Robot exclusion is something that I don’t often think about, and I decided to focus on it today and clean up some of the search engine results my site will be generating, now that I have this shiny new wordpress log up.

I was looking at my robots.txt and trying to figure out what do disallow, and I came up with the following:

User-agent: *
disallow: /wordpress
disallow: /archive/category
disallow: /feed
disallow: /comments
disallow: /styles

/wordpress” is an obvious inclusion. I don’t want my log-in page cached.

I’ve taken a vow of permanence for certain links. Anything stored at /archive/ccyy/mm/dd/slug will remain until the end of time. Similarly, anything at the dd, and mm level should remain the same. I actually have nothing at the ccyy level. I hope to fix that at some point. Any other page I consider to have ever-changing primary content. This includes any feed links, and links to categories because posts may or may not remain in a particular category forever.

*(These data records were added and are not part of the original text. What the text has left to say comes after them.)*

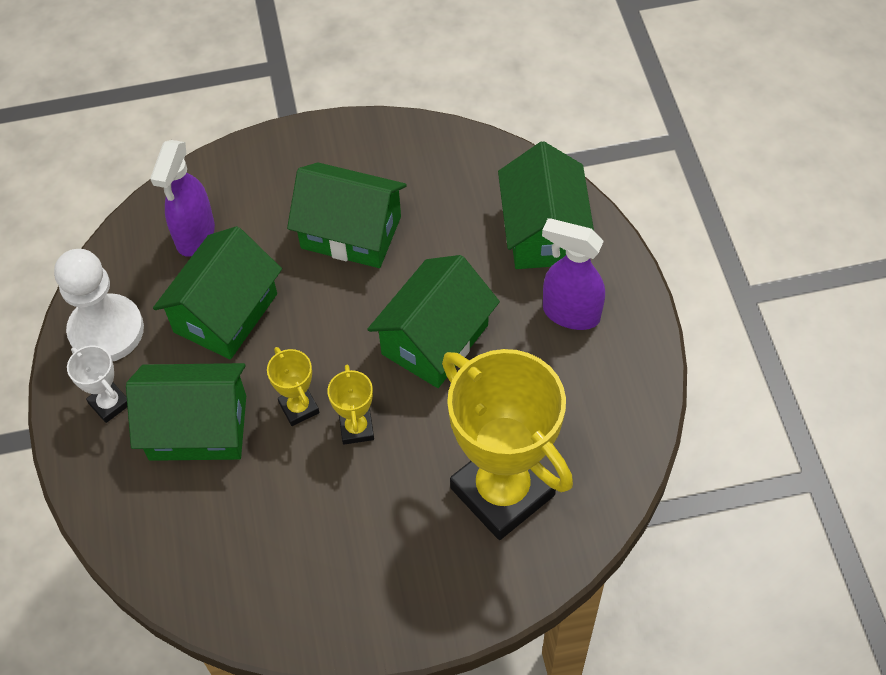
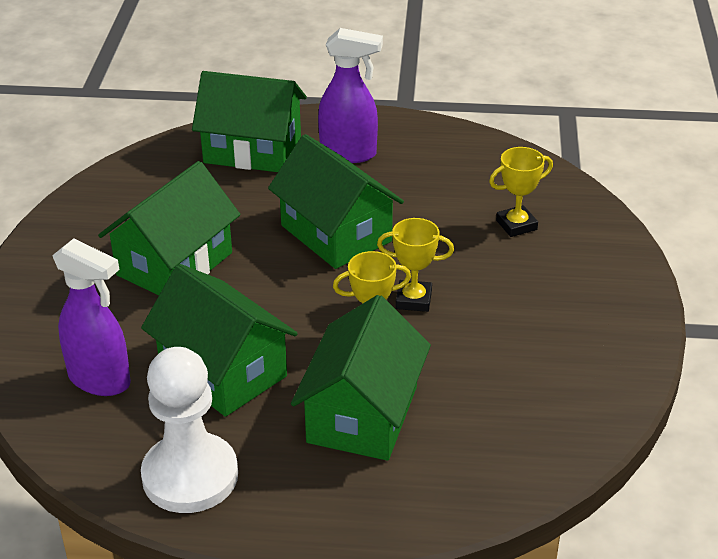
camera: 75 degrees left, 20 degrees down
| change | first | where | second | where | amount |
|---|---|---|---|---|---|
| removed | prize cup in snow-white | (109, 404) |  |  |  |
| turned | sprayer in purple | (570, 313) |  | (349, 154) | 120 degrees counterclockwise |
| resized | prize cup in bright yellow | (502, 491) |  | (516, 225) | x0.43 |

(note: I moved this post from general to weblog during revision. This would definately make it disappear from one page and appear on another)

Re-categorising posts means that “/archive/category” is too fluid to index by search engines properly. While it would be somewhat convenient, I’d hate to have someone come in for an article that has been re-categorised and move on because he or she did not find it.

/feed” is likewise verboten, unless someone knows something about search engines that I don’t. The special case “/comments” takes care of comment feeds as well.

I don’t want ”/styles” mirrored, because I get enough junk during a Google image search to pollute the service further with my interface images.

That concludes my explanation. I now open the floor to comments, suggestions, etc. about this configuration.